Paris Saint-Germain have seen it as well. The French champions are in the race and, by some accounts, leading it.

Diomande sold on Anfield project

Liverpool, though, have not been passive observers. Reports earlier in the week suggested the club were “pushing” to get Diomande in the door, while Ivory Coast’s manager has publicly hinted he believes the winger is heading for Merseyside this summer.

William’s latest update adds another layer: “Understand Liverpool have made progress in the attempt to sign RB Leipzig’s Yan Diomande, player is now prioritising a move to Liverpool. Convinced by the project Diomande is eager to join Iraola’s plans.”

No medicals. No contracts signed. But there is intent, and there is alignment. For a club trying to retool its front line without losing its identity, that combination is gold.

Yet the market rarely lets any big club move unchallenged.

PSG’s pull – and the Barcola twist

Former Aston Villa forward Gabby Agbonlahor believes PSG’s pull could still decide this saga – and not in Liverpool’s favour. On talkSPORT, he laid out the numbers and the risk, then pointed straight at Paris.

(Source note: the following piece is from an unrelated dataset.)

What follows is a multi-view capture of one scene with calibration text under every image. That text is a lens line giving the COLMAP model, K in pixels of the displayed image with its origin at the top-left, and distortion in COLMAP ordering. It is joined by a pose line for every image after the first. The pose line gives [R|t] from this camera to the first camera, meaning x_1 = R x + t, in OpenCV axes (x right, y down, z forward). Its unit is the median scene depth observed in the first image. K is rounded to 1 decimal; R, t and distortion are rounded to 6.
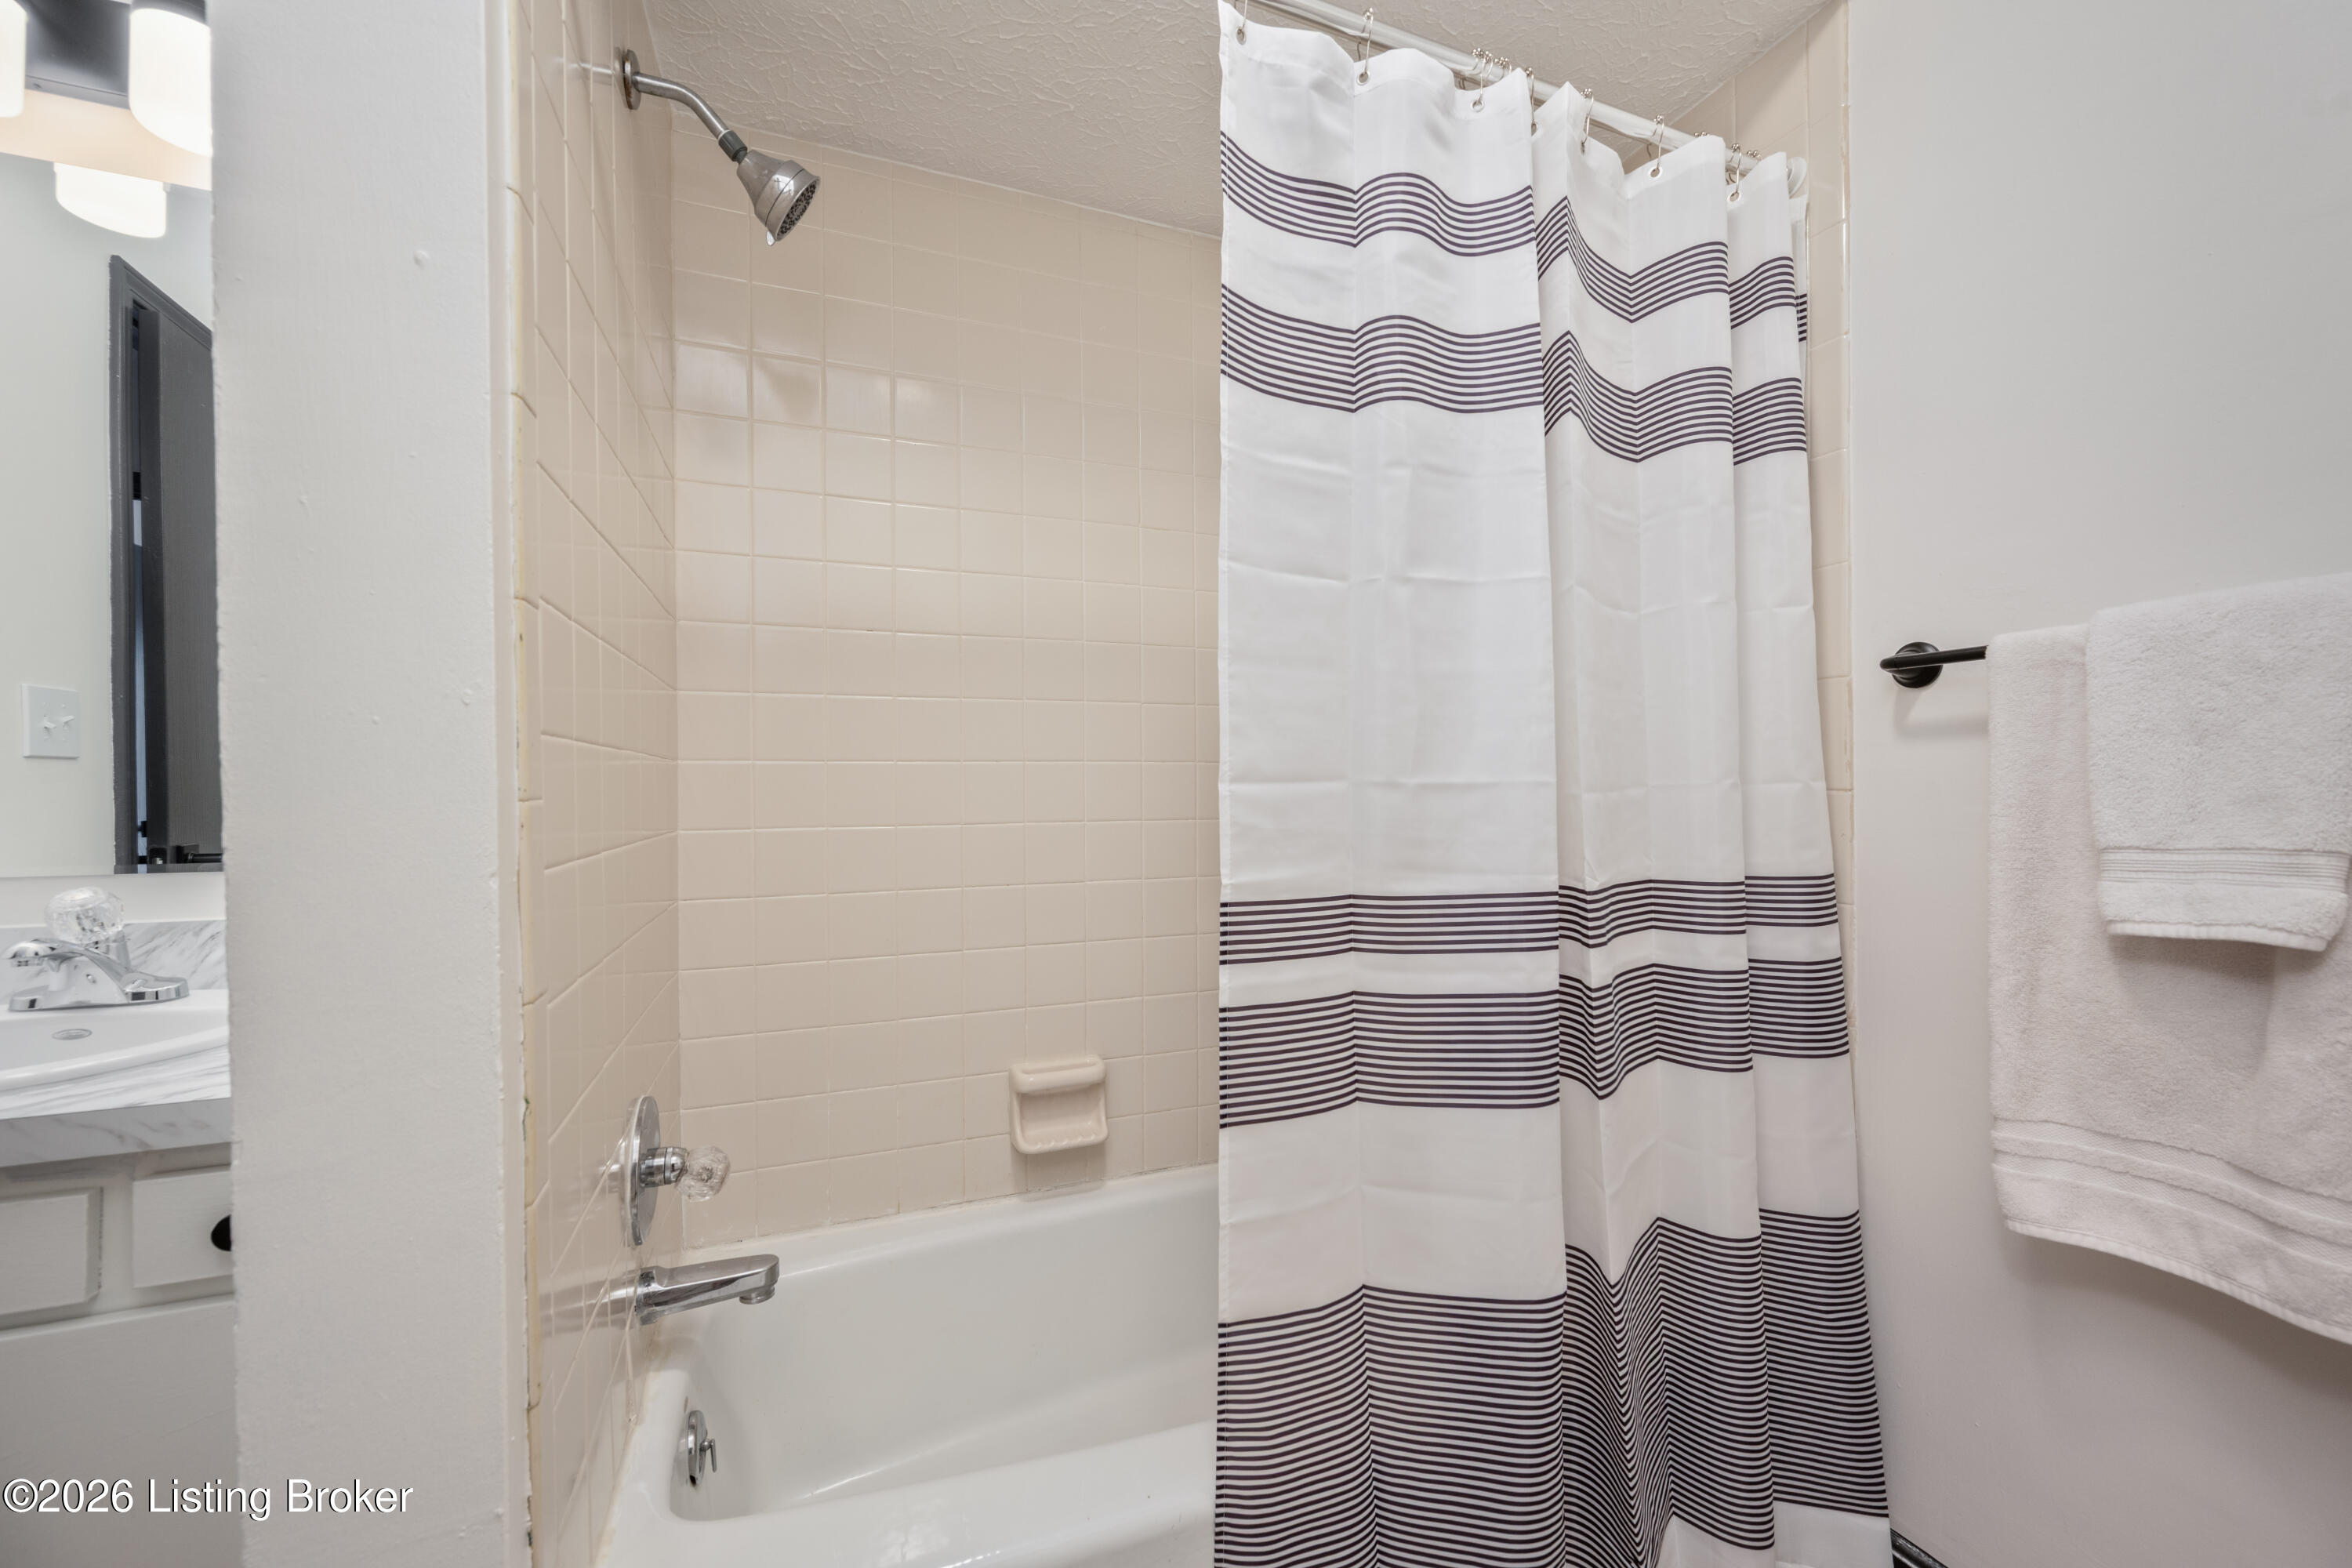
lens RADIAL K [[924.4, 0, 1175.7], [0, 924.4, 769.2], [0, 0, 1]] dist [-0.001594, -0.000033]
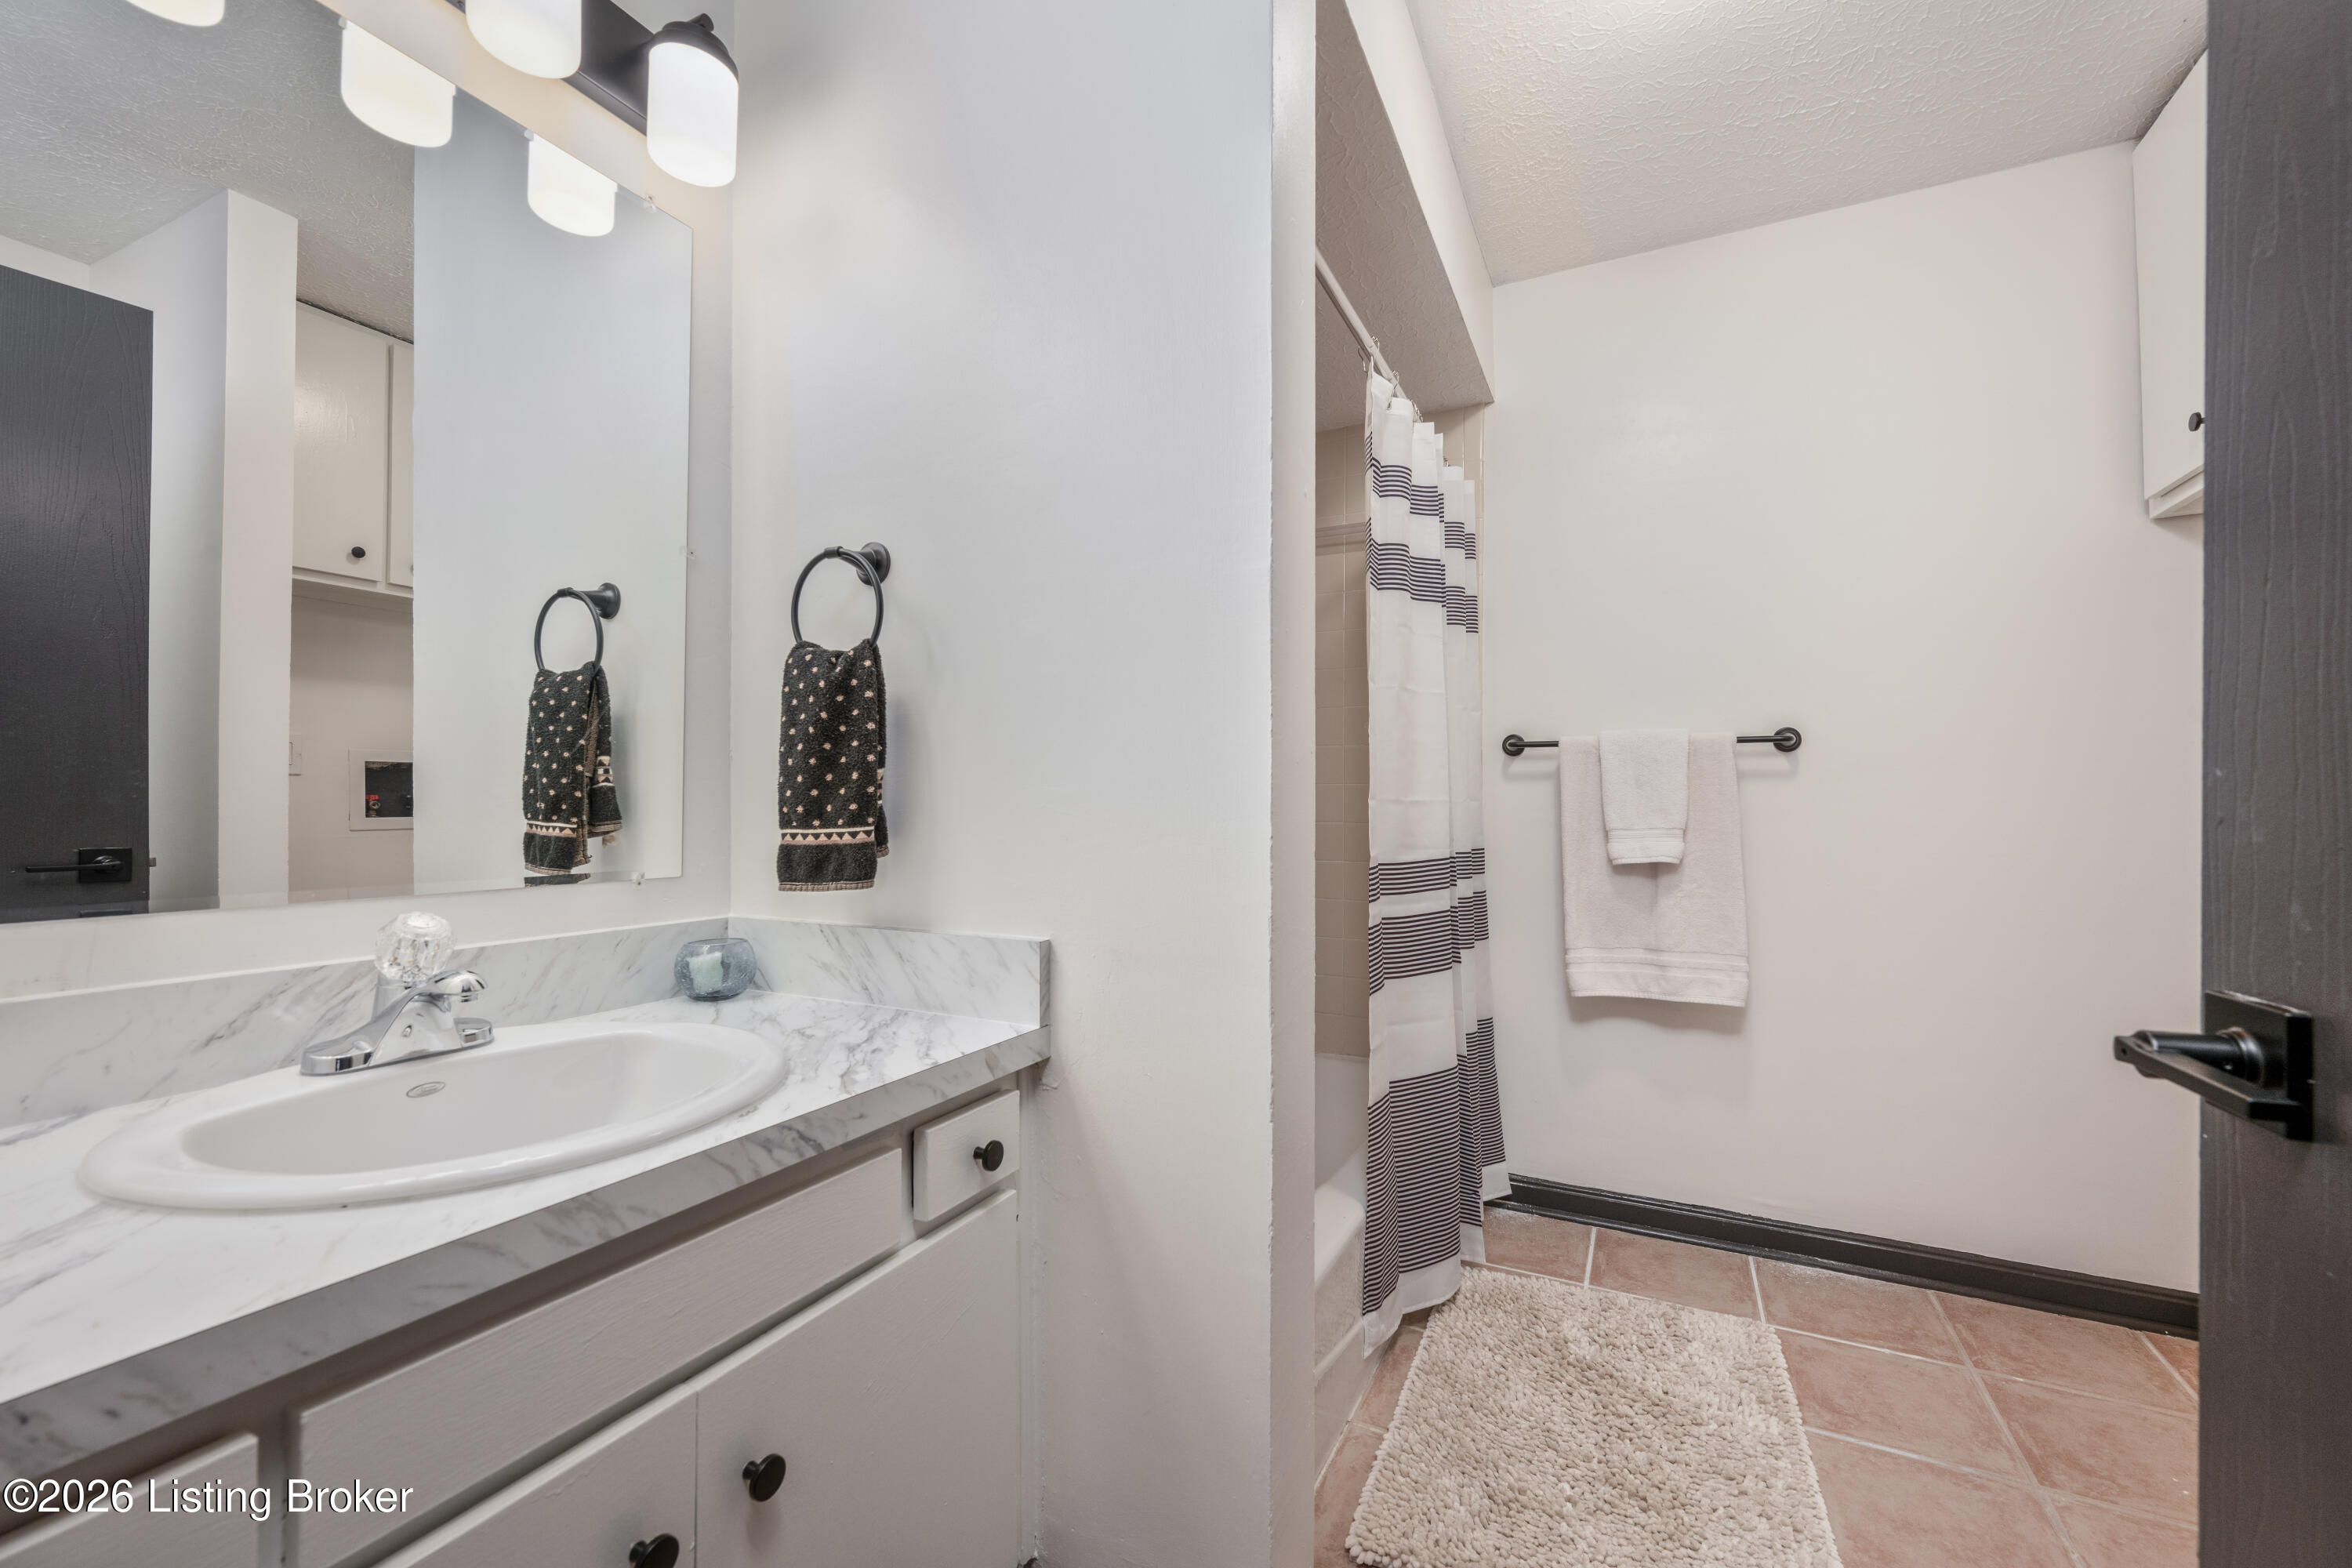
lens RADIAL K [[924.4, 0, 1175.4], [0, 924.4, 798.7], [0, 0, 1]] dist [-0.001594, -0.000033]
pose [[0.748187, 0.011314, 0.663391, -1.382573], [-0.016234, 0.999867, 0.001257, 0.018520], [-0.663289, -0.011710, 0.748272, -0.061913]]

“When you’re that good at that age and you have so long left of your career, if you don’t get injured of course, your price tag is going to be so much higher than a 24-year-old,” he said.

“I know he’s not proven amazingly yet but last season Diomande scored 12 goals and had nine assists in the league for Leipzig, he’s 19 years of age.

“Over the season, he has 118 successful dribbles, 50 more than anyone else and last night he made Hincapie look ordinary. He twisted him left, right and centre on the big stage.”

Those dribbling numbers are not just impressive, they’re extreme. A winger who beats his man that often changes the geometry of a game. Defenders back off. Midfields drop. Full-backs stop overlapping. Coaches build systems around that kind of threat.

Agbonlahor’s prediction cuts against Liverpool’s optimism: “I think he goes to PSG because of the way they’re performing at the moment and PSG will let Barcola go to Liverpool because they don’t need that many wingers.”

The name dropped there is hardly a consolation prize. Bradley Barcola, valued at around £80m, is already a key part of PSG’s attacking rotation. Younger than his price tag suggests, tall, quick, and technically smooth, he offers a different profile to Diomande – less chaos on the dribble, more glide and timing – but still fits the template of a high-ceiling wide forward.

For Agbonlahor, the equation is clear: “Diomande would 100 per cent get straight in the team and it looks like he would score more goals than Barcola, he likes to miss a lot of chances.

“Either way, Liverpool will get one of the two players but PSG will want the 19-year-old.

“It’s like Jadon Sancho, United paid 75mil for him, if he comes over and it doesn’t work, it’s a big risk.”

The comparison is a warning. Young, hyped, expensive wingers do not come with guarantees, even if the data glows. Sancho’s struggle at Manchester United hangs over every big-money move for a wide forward of similar age and profile.

High stakes on the flank

For Liverpool, the stakes are obvious. Get Diomande, and they land one of the most explosive young wingers in Europe, a player who could grow into the role Salah vacated while giving Iraola the direct, aggressive wide threat his system thrives on.

Miss out and pivot to Barcola, and they still secure a top-level talent, one with Champions League experience and the versatility to operate across the front line. The outlay would be huge either way, the scrutiny even bigger.

This is not just about replacing a legend. It’s about defining what Liverpool’s attack looks like for the next five years.

Diomande appears to have made up his mind about where he wants that story to unfold. Now the question is simple: can Liverpool turn preference into a signature before PSG’s power, and the sheer weight of their project, drag the teenager towards Paris instead?